Imagine a French museum that’s second only to the Louvre when it comes to paintings, with an eye-watering collection of manuscripts. Add to that a grand château with a turbulent history going back to the 16th century. Plus period kitchens (one tragic chef committed suicide when it seemed that the delivery of fish for the court’s Friday dinner would not arrive in time. It did arrive but only after he’d thrown himself on his kitchen knife).
Imagine, too, that it’s in splendid grounds, with formal gardens and naturalistic landscape beyond. Then throw in the biggest, grandest stables in Europe, housing a museum all about horses — from their history to their equipage — plus actual horses, from dear little Shetlands to an enormous shire, which perform in a historic mini-amphitheatre. Add to that the equivalent of the Ascot racecourse next door. Plus, for greedy pigs, a food product that you would actually travel to eat, in a bucolic setting. That, folks, is the Musée Condé, set in the Château de Chantilly. It has all the above, and — drumroll — it’s only 40 km from Paris.
So why, I asked myself, when I finally got to visit the museum, had I never heard of it? Picardy is woefully underappreciated in general but the way this museum has not registered on visitors’ radar is simply baffling, until you factor in that it hasn’t been able to afford much in the way of marketing. But given the gruelling ordeal that a visit to the Louvre entails, it’s extraordinary that more of us have not gravitated north of Paris to the former home of the princes of Condé. Its history is fascinating.

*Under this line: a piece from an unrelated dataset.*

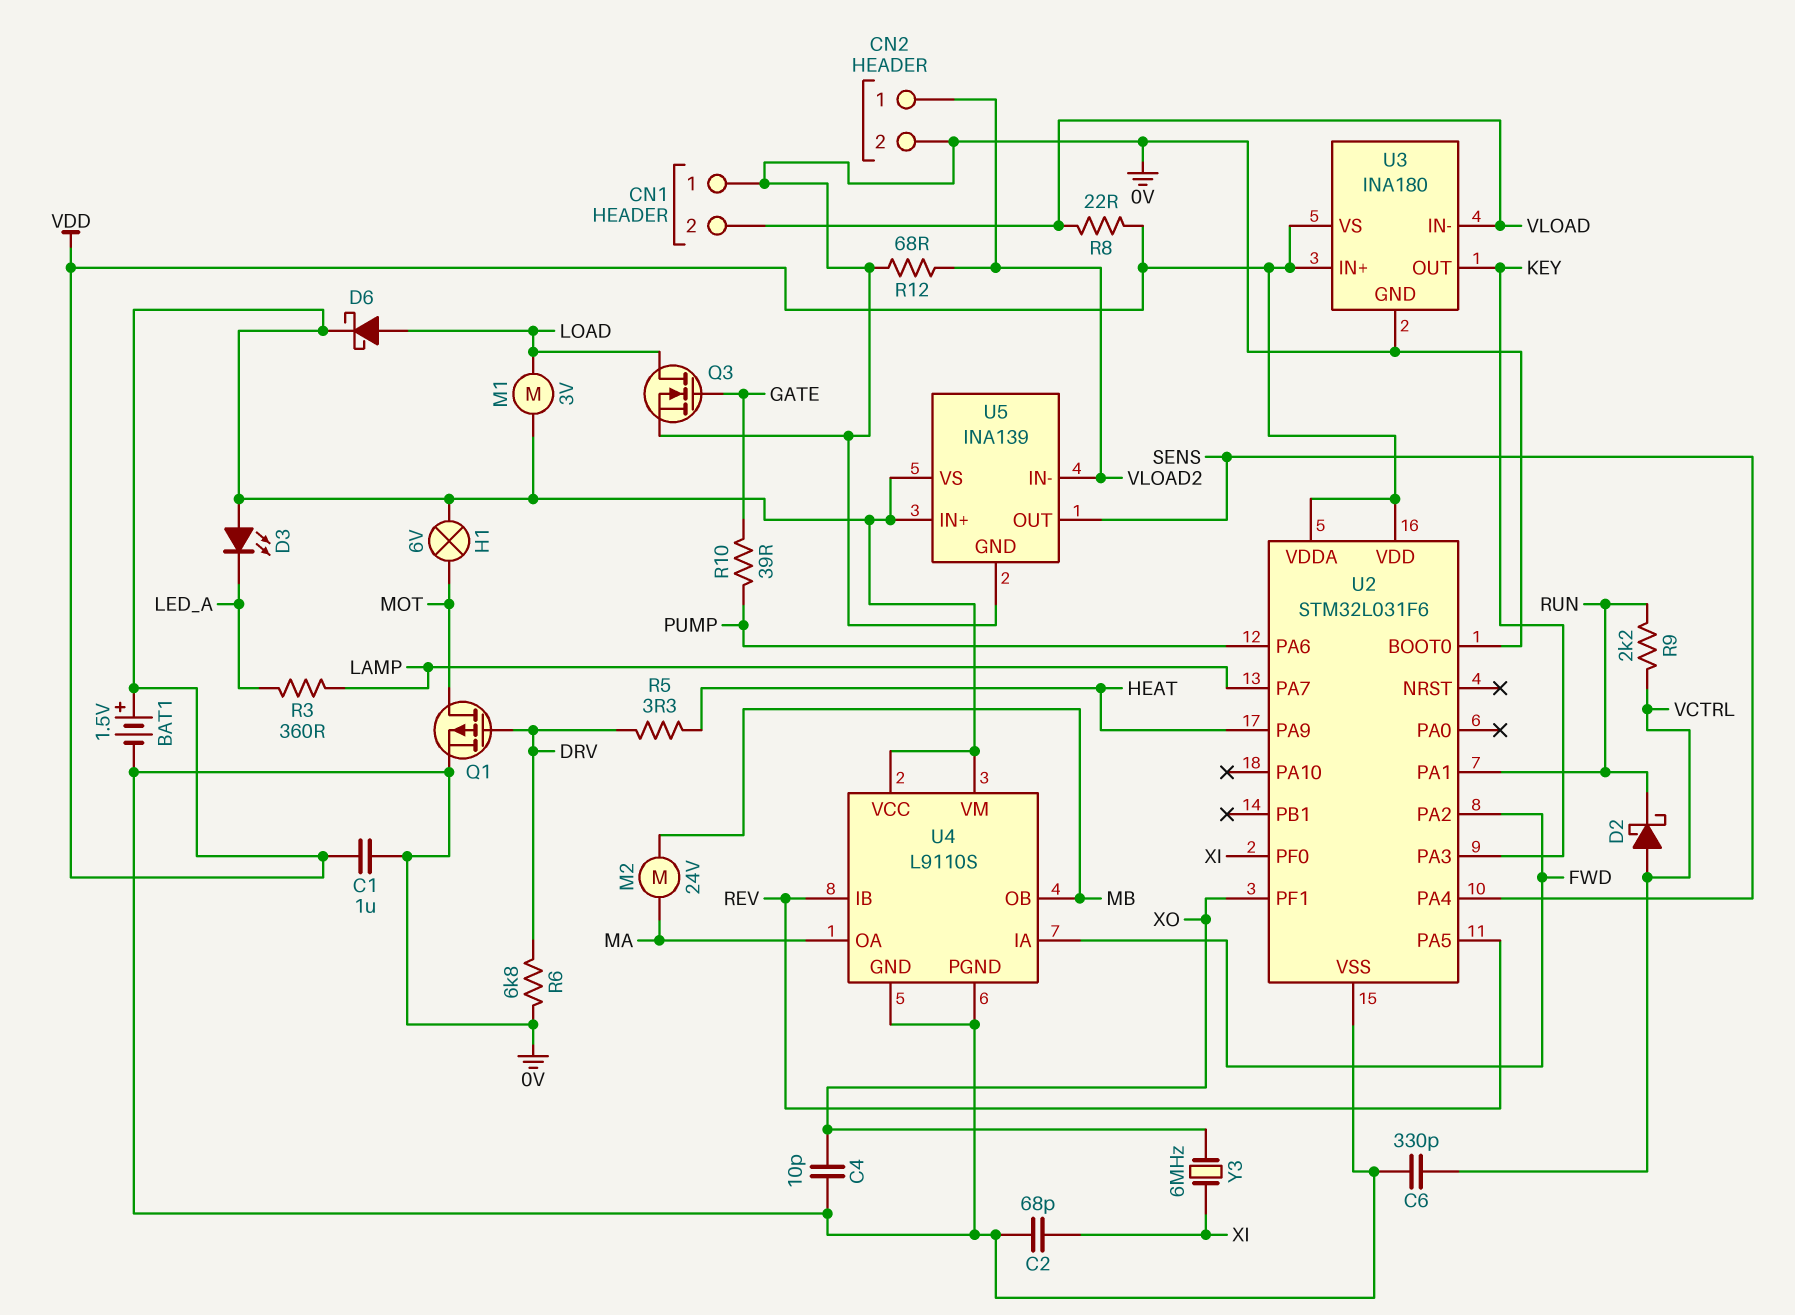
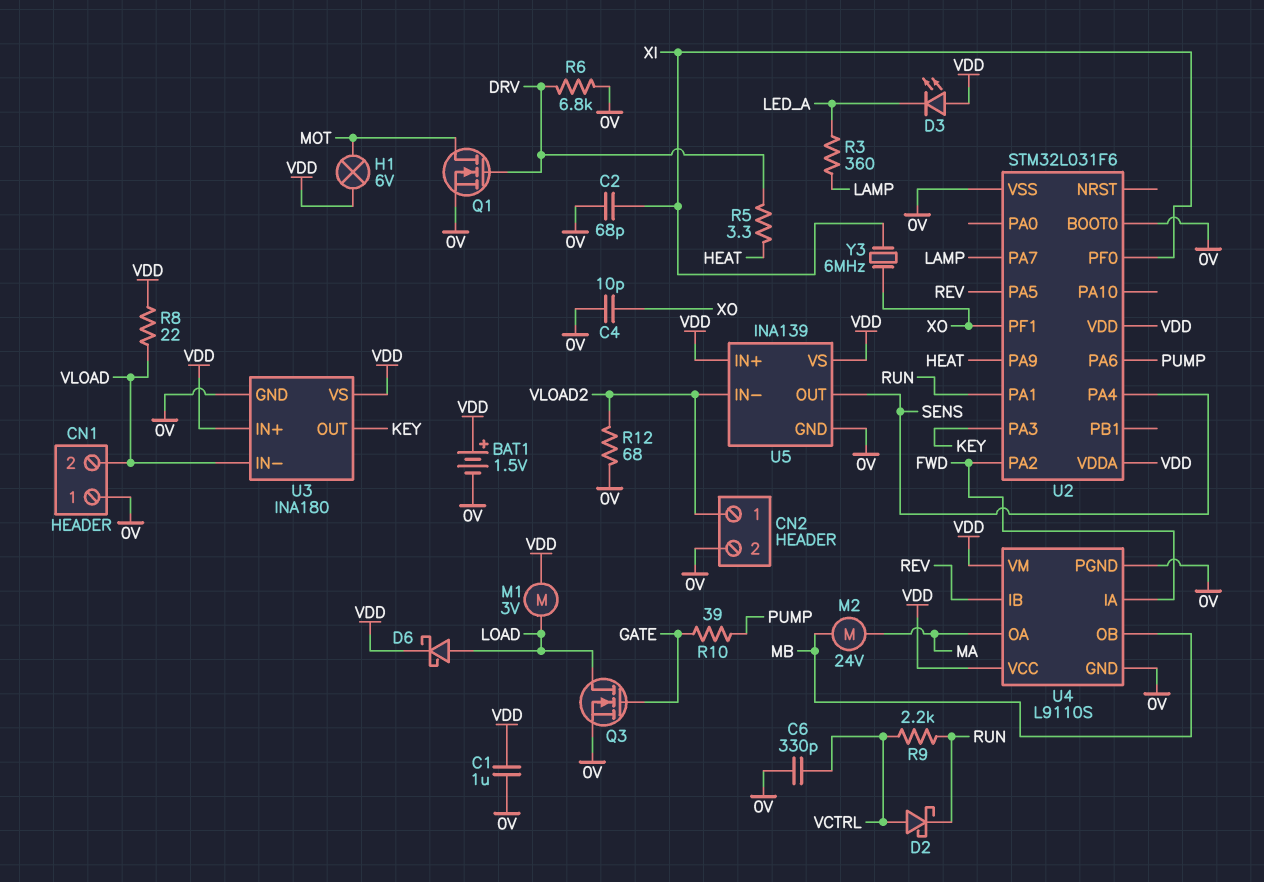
Q1: PMOS (G DRV, D MOT, S 0V) -> NMOS (G DRV, D MOT, S 0V)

One of the centres of court life under Louis XIV (Molière, Racine and Corneille all produced plays in thetheatre), its buildings were converted into a squalid prison during the French revolution, then almost entirely dismantled by the notorious Bande noire asset-strippers, transformed into a military school, passed into the hands of Coutts bank and then, during the first world war, became the headquarters of the French army.